Dataset records
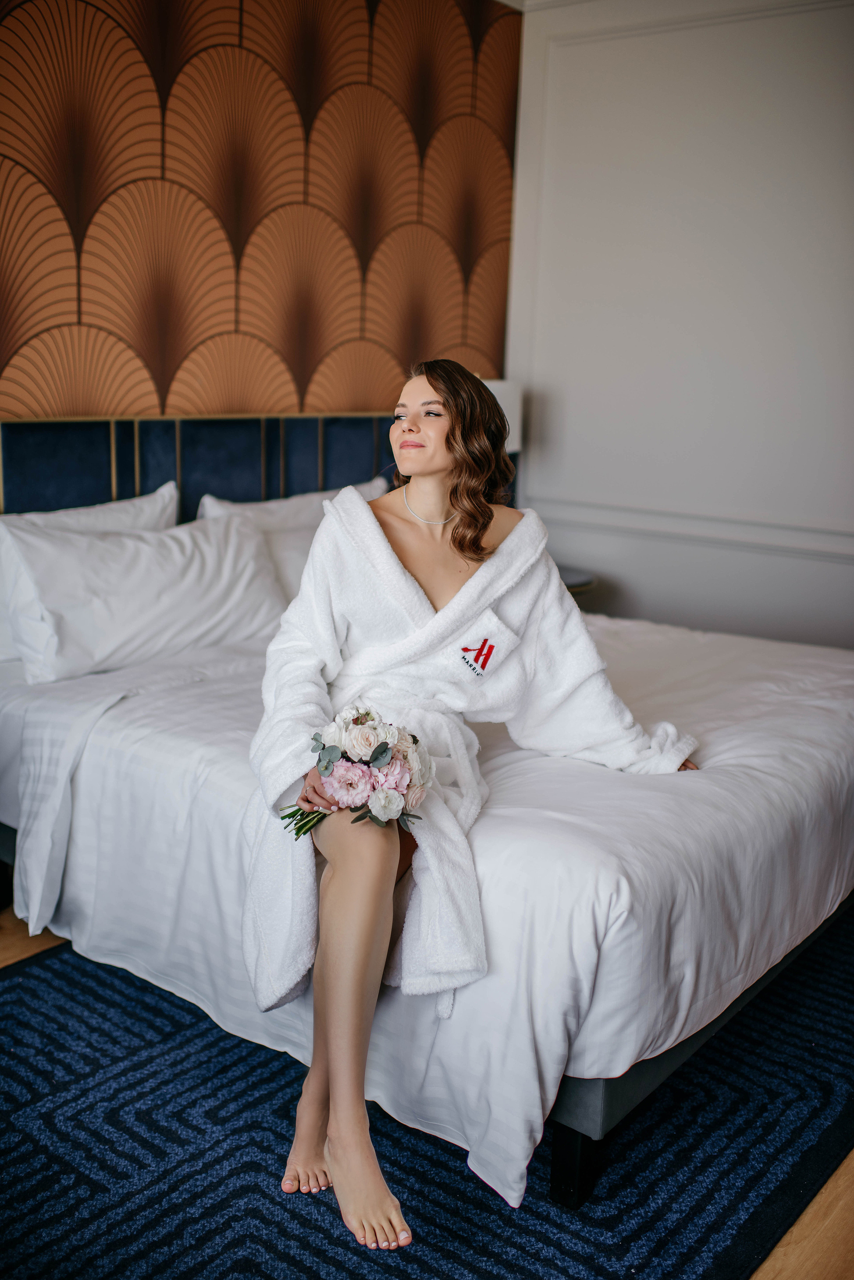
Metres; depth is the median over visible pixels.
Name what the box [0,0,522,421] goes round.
wallpapered wall
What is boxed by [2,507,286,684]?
pillow
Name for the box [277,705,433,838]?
bouquet
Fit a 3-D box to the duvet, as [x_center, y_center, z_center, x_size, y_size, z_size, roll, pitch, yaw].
[0.115,0.331,3.196,1.883,0.574,1.965,11,15,37]
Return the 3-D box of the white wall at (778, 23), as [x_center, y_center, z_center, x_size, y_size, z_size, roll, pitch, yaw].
[1.832,-0.876,4.016,3.846,2.843,0.166,11,15,37]
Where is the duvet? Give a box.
[0,583,853,1218]
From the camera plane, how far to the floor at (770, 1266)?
2.07 m
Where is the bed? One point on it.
(613, 1105)
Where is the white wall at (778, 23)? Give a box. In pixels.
[505,0,853,652]
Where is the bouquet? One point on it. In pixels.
(367, 740)
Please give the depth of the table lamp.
4.45 m
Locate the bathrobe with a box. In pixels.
[237,489,701,1049]
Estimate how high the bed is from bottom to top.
1.193 m
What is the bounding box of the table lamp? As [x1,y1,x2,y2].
[482,377,523,449]
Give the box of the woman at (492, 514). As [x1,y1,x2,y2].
[241,362,701,1255]
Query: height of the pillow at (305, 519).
0.418 m
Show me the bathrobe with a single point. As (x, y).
(559, 594)
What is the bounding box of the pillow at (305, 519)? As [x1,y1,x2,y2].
[194,477,390,608]
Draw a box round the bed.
[0,403,853,1231]
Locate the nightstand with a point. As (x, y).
(574, 587)
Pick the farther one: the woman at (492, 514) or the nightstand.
the nightstand
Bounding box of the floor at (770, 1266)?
[0,914,853,1279]
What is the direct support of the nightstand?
on the floor at (770, 1266)
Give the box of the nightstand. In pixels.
[559,566,600,605]
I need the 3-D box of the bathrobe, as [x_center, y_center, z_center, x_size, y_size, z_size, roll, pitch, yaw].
[0.062,0.166,2.449,0.601,0.881,0.705,11,15,37]

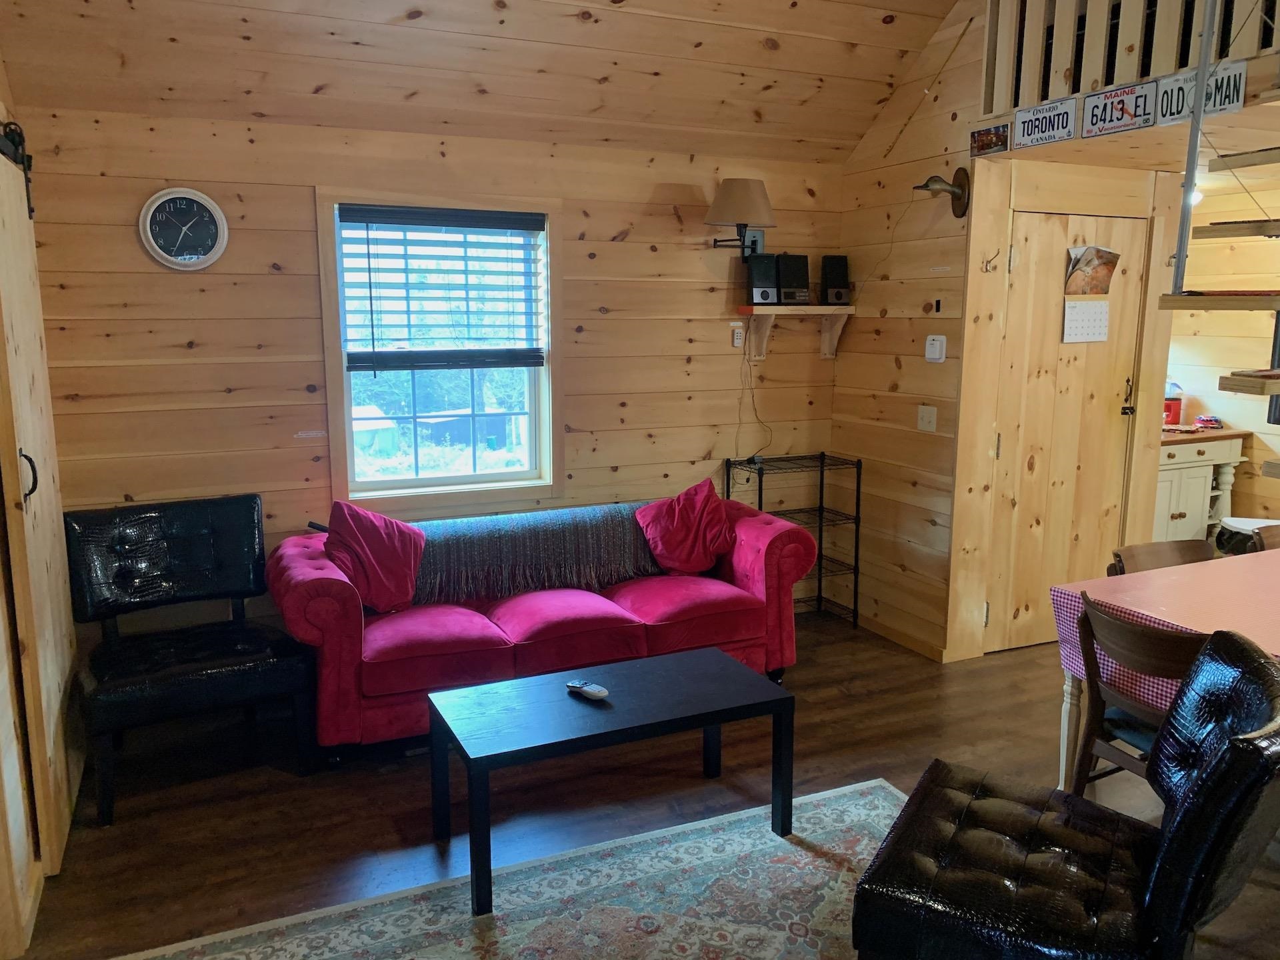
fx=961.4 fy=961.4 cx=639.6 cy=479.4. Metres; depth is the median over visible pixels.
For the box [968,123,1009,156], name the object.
small sign
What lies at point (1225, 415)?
alcove wall
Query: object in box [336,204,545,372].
window blind
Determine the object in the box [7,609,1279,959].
floor
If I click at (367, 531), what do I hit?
red pillow
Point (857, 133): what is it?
ceiling
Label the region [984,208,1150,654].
door
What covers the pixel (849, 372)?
right wall
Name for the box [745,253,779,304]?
speaker
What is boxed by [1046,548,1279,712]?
tablecloth
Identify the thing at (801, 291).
speaker
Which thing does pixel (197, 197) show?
wall clock
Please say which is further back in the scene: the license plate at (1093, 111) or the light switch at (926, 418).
the light switch at (926, 418)
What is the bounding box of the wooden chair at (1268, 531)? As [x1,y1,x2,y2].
[1254,522,1279,550]
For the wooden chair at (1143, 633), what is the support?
on the floor at (809, 665)
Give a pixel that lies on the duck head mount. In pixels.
(926, 187)
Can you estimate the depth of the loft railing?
3.62 m
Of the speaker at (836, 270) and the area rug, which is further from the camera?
the speaker at (836, 270)
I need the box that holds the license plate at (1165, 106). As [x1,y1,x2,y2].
[1152,61,1246,126]
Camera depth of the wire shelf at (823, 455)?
5.10 m
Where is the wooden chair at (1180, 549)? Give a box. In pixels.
[1107,538,1211,576]
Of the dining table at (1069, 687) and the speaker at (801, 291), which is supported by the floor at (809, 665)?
the dining table at (1069, 687)
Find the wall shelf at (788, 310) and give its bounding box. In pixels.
[736,304,853,359]
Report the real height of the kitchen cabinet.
0.926 m
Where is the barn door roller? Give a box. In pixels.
[0,120,34,218]
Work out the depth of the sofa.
3.85 m
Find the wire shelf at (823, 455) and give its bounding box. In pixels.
[725,451,861,626]
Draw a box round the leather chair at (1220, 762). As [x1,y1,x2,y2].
[852,626,1279,959]
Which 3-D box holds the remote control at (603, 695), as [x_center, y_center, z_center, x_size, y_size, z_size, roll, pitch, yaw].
[-0.168,0.662,3.050,0.169,0.026,0.052,8,13,40]
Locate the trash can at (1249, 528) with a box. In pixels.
[1216,516,1279,555]
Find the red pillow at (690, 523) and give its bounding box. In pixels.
[636,476,737,573]
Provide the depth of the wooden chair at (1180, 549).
3.55 m
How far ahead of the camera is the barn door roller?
3.22 m
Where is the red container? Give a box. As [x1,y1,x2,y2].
[1162,382,1183,426]
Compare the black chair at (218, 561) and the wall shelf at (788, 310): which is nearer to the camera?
the black chair at (218, 561)
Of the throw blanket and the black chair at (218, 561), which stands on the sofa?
the throw blanket
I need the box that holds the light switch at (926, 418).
[916,405,937,432]
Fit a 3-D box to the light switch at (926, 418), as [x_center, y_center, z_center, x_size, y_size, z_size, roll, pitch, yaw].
[1.376,-0.292,4.623,0.019,0.116,0.119,-4,11,-24]
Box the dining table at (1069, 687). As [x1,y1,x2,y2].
[1050,550,1279,792]
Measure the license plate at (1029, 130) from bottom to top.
0.154 m
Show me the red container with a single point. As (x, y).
(1175, 410)
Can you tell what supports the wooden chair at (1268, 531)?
on the floor at (809, 665)
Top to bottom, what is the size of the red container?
0.261 m
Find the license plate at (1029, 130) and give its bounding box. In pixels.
[1012,96,1079,148]
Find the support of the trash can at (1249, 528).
on the floor at (809, 665)
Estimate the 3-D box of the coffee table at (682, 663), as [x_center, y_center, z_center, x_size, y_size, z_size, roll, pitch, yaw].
[-0.093,0.905,3.042,1.074,0.443,0.550,-4,11,-24]
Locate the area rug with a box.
[114,775,899,959]
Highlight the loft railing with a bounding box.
[982,0,1279,116]
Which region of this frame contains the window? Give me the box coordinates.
[315,187,562,509]
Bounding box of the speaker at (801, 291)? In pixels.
[774,253,811,304]
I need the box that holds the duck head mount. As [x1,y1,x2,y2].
[913,168,969,218]
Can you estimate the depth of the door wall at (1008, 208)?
4.57 m
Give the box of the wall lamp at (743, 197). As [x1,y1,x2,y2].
[704,177,775,255]
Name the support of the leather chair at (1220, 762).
on the floor at (809, 665)
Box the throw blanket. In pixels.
[410,500,661,606]
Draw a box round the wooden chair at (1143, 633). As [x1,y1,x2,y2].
[1071,598,1207,794]
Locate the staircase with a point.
(1201, 87)
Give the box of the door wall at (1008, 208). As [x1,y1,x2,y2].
[953,152,1178,659]
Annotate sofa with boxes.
[266,490,818,757]
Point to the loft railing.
(1101, 73)
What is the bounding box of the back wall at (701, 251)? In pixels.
[10,102,851,648]
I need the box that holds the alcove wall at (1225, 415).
[1165,162,1279,536]
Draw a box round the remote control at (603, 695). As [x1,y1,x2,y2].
[565,679,609,700]
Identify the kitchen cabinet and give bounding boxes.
[1153,426,1246,544]
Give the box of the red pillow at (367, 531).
[324,500,425,614]
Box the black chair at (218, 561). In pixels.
[63,494,316,826]
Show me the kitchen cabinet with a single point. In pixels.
(1177, 515)
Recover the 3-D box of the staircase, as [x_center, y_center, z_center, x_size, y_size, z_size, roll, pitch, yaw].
[2.331,-0.874,2.753,1.384,3.339,1.220,-4,11,-24]
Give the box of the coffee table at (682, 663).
[426,647,794,918]
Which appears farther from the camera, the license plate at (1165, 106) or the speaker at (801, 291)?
the speaker at (801, 291)
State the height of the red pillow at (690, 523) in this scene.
0.414 m
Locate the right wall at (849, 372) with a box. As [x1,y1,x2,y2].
[828,0,991,662]
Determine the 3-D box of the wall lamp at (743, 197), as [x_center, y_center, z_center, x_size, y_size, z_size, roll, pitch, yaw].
[0.489,-1.280,4.751,0.361,0.389,0.371,-4,11,-24]
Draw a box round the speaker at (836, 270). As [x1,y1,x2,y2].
[820,254,851,304]
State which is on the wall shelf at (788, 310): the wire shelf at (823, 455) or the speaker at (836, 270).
the speaker at (836, 270)
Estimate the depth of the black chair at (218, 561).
3.53 m
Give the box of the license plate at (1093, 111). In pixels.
[1081,80,1156,136]
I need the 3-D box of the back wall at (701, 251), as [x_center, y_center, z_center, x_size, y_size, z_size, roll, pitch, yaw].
[-0.676,-0.373,4.618,3.952,2.473,0.150,-4,11,-24]
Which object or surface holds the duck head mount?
attached to the right wall at (849, 372)
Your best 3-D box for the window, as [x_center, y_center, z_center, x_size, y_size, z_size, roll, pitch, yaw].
[-0.908,-0.571,4.509,1.105,1.449,0.159,-4,11,-24]
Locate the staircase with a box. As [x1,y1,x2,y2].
[1158,0,1279,487]
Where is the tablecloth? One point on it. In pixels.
(1125, 603)
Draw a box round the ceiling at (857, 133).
[0,0,965,164]
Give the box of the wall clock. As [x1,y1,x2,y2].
[138,186,228,270]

[DIRECTIONS]
Pick out every line above that holds the word "visible" and copy it.

[WORKED SOLUTION]
Metres; depth is the median over visible pixels.
fx=961.4 fy=961.4 cx=639.6 cy=479.4. Metres; depth is the median over visible pixels.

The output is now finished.